As already shown in Figs. 5 and 7, there is large variation in carbon emissions and GDP growth under our simulated policy setting. This makes the results especially conducive to scenario discovery. Hierarchical cluster results (not shown) indicate that the model simulations , as represented by the two selected outcome variables, naturally divide into four clusters. A bivariate scatterplot of the cumulative carbon emissions and average GDP per capita growth rate for the four clusters (Fig. 8) indicates that this number represents a range of reasonably distinct groupings. The fact that these groupings do not conform neatly to quadrants of the two-dimensional space suggests that the use of empirical cluster analysis holds some value over threshold-based methods.

Fig. 8
figure 8

Scatterplots of cumulative carbon emissions and average GDP per capita growth rate. Points represent the 500 stochastic simulation results. Symbols represent groupings identified by the cluster analysis and serve as candidate scenarios. The horizontal line indicates the cumulative emissions target for 2100

As the next step to scenario discovery, the classification tree (Fig. 9) indicates that the four clusters defined in the two-dimensional space of carbon emissions and GDP growth can also be reasonably distinguished by four partitions over three stochastic model variables. The three variables selected empirically as strong predictors are: (i) the population size in 2100 (P 2100), (ii) the relative efficacy of R&D with respect to labor productivity to produce consumer goods (EFFA), and (iii) the relative efficacy of carbon free energy technology experience (EXPERcf). The other eight variables in the candidate set of predictors appear not to be strong drivers of policy performance.

Fig. 9
figure 9

Classification tree indicating the optimal partitioning of stochastic model variables for predicting candidate scenarios resulting from the cluster analysis. At each split, observations less than the indicated value proceed to the left branch and observations greater proceed to the right. Each split is conditional on the result of the splits above it in the tree. The bottom branches are labeled with the predicted cluster membership. Boxes indicate the total number of simulations that meet all the specified conditions leading to the corresponding branch, as well as the actual categorical membership frequencies among these simulations

We take the partitioning defined by the classification tree in Fig. 9 to be our final set of four ‘discovered’ scenarios. Although defined with respect to only three variables, these scenarios represent a complete partitioning of the 500 model simulations in the multidimensional space of all stochastic model variables and outcomes. The defining characteristics of these scenarios can be best viewed as a set of boxplots comparing the range of conditions experienced under each scenario (Fig. 10).

Fig. 10
figure 10

Boxplots summarizing conditions associated with the four final discovered scenarios. Boxes indicate the middle 50 % of the simulation values (interquartile range, IQR) for each scenario, central lines indicate median values, vertical whiskers extend out to the furthest simulation value within 1.5*IQR of the boxes, and crosses indicate further outlying values.

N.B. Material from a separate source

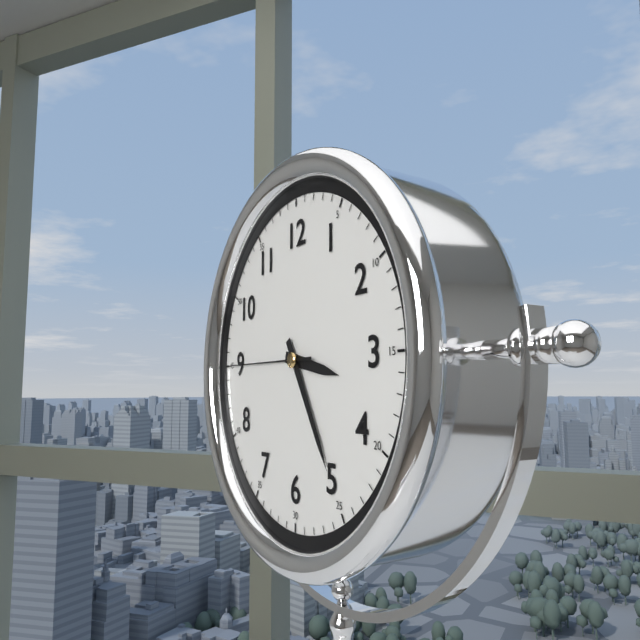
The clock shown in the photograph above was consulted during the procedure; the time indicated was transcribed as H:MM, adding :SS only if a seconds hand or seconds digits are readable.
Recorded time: 3:25:45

Scenario numbering corresponds to Fig. 8 and 9 and variables are defined as described in text. All variables are reported on an annual basis, except for P2100 which is the population in the year 2100 and emissions which is cumulative from 2000 to 2100

Scenario 1 is characterized by low levels of carbon emissions and moderate GDP per capita growth, associated with low to moderate levels of population growth and labor productivity improvement, but high efficiency in converting experience with carbon-free technology into emissions reductions (i.e., learning-by-doing). Scenario 2 on the other hand, has moderate emissions and very low GDP growth, associated with poor efficiency of learning-by-doing. Scenario 3 has the highest emissions levels and moderate-to-high levels of GDP per capita growth, associated primarily with very high population growth (greater than about 546 million by 2100). Finally, scenario 4 might be considered the most successful overall for achieving the lowest emissions and highest GDP growth. These results from low population growth are combined with high efficiency in converting R&D funding into improvements in labor productivity.

Discussion

We demonstrate how the process of scenario discovery as applied to results of ENGAGE, a stochastic, dynamic agent-based model, might be used to generate socioeconomic scenarios relevant to a given emissions target, or RCP. For a carbon tax policy designed to meet the 4.5 W/m2 RCP, population growth, improvement in labor productivity, and efficiency of learning-by-doing regarding carbon-free energy technology are revealed to be the key factors driving policy success. In particular, a low population growth and a high ability to convert experience in carbon-free energy technology into further cost reductions seem to be jointly, a key to meeting emissions targets with minimal negative economic impact. This implies that these features should form the key elements of the storylines underlying socioeconomic scenarios associated with the 4.5 W/m2 RCP if they are to provide a meaningful exploration of policy efficacy. Such scenarios, which pair varying levels of population and economic growth with differing degrees of innovation in the energy sector, are consistent with those generated using more conceptual methods in the climate scenario literature (Moss et al. 2010; Parson et al. 2007; van Vuuren et al. 2012). However, by being derived from the results of a quantitative model, our specification is intrinsically consistent with practicable modeling assumptions and parameterizations.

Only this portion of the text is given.